Render every line of the listing below as a JSON list of strings, one string per line, leaving out blank lines and the pictures.

*Data extract*.
▼

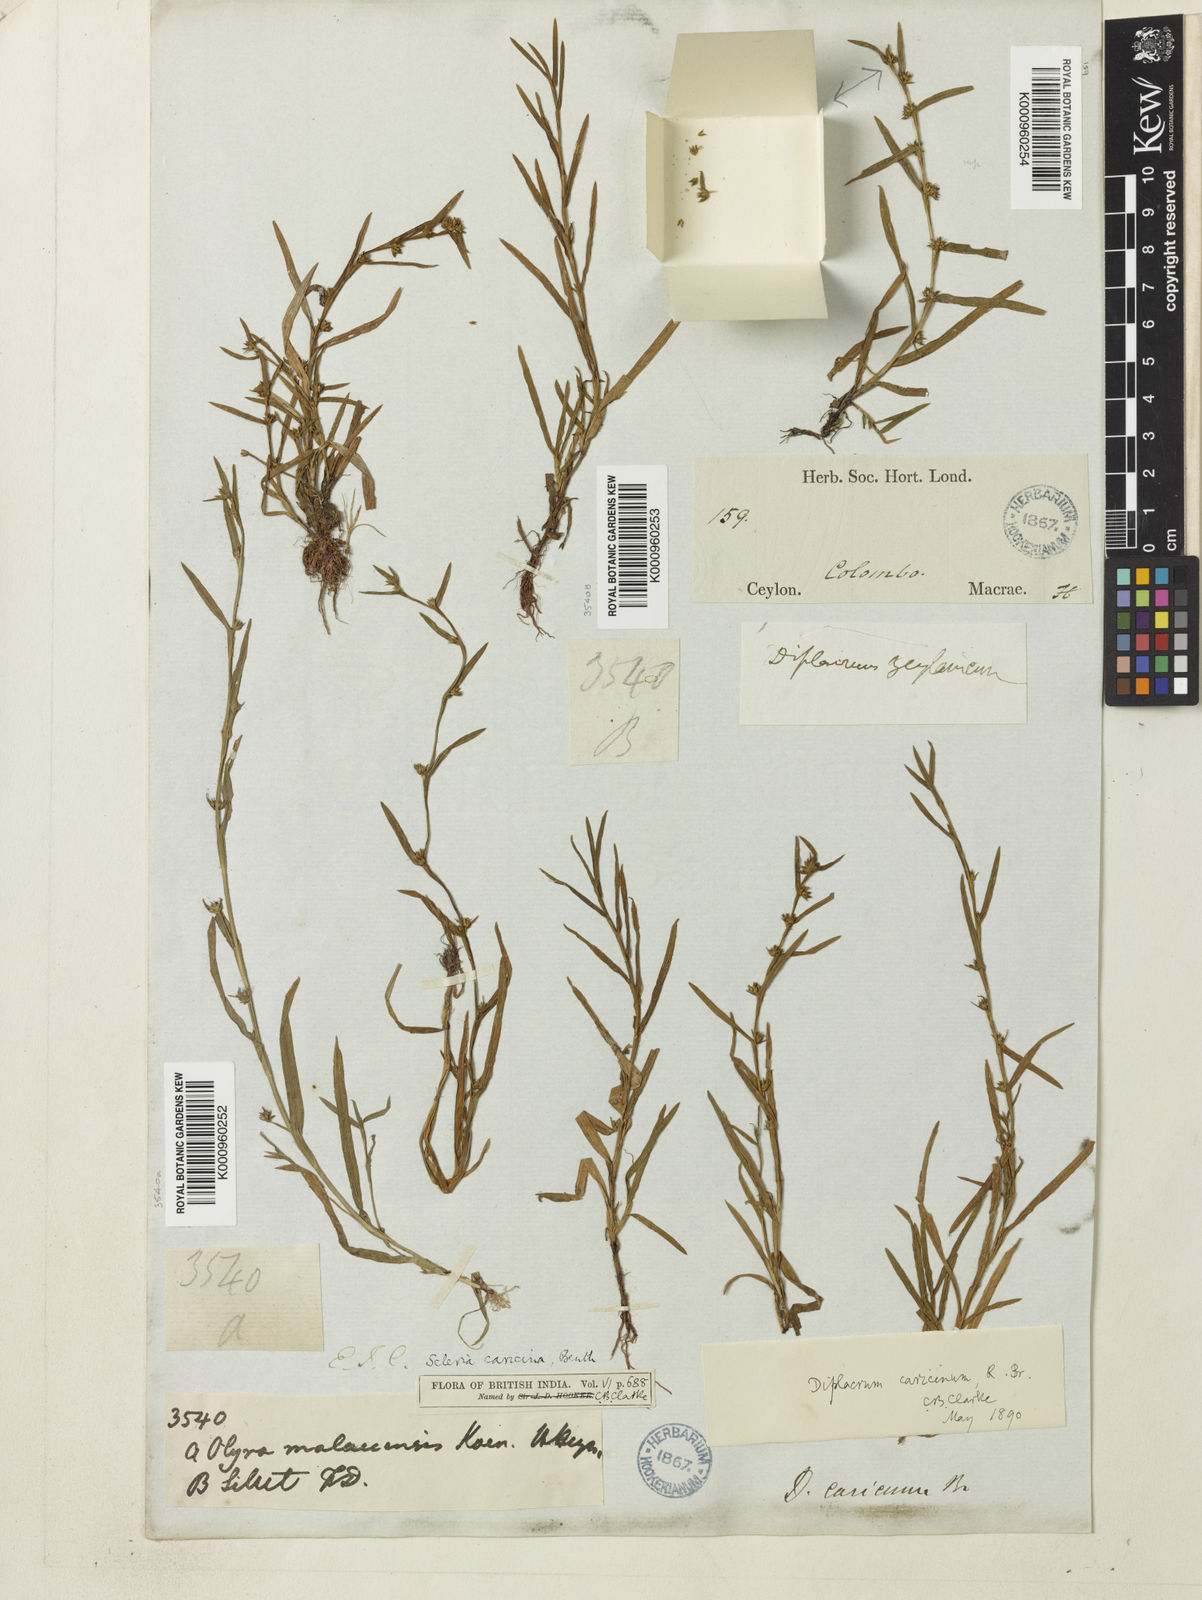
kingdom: Plantae
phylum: Tracheophyta
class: Liliopsida
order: Poales
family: Cyperaceae
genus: Diplacrum
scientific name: Diplacrum caricinum
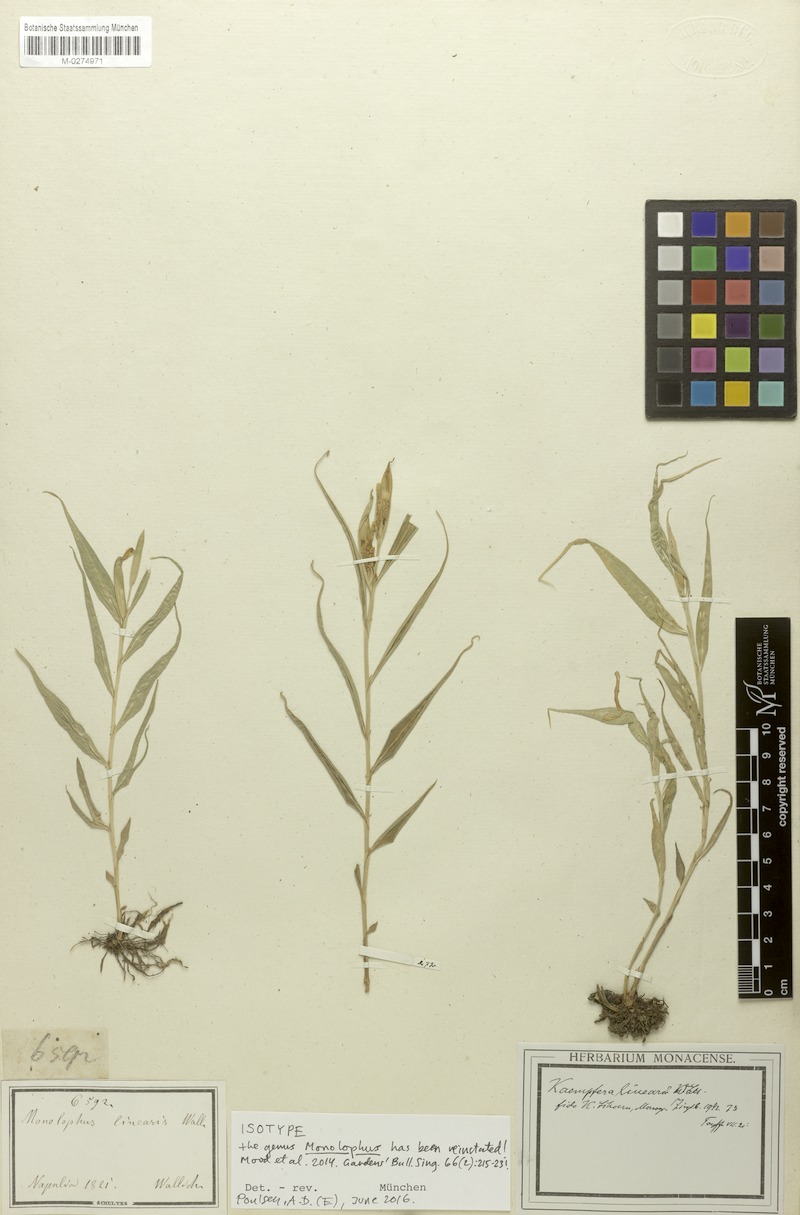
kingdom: Plantae
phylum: Tracheophyta
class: Liliopsida
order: Zingiberales
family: Zingiberaceae
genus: Caulokaempferia
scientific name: Caulokaempferia linearis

▲

*Solution to this exercise*.
[
  "kingdom: Plantae",
  "phylum: Tracheophyta",
  "class: Liliopsida",
  "order: Poales",
  "family: Cyperaceae",
  "genus: Diplacrum",
  "scientific name: Diplacrum caricinum",
  "kingdom: Plantae",
  "phylum: Tracheophyta",
  "class: Liliopsida",
  "order: Zingiberales",
  "family: Zingiberaceae",
  "genus: Caulokaempferia",
  "scientific name: Caulokaempferia linearis"
]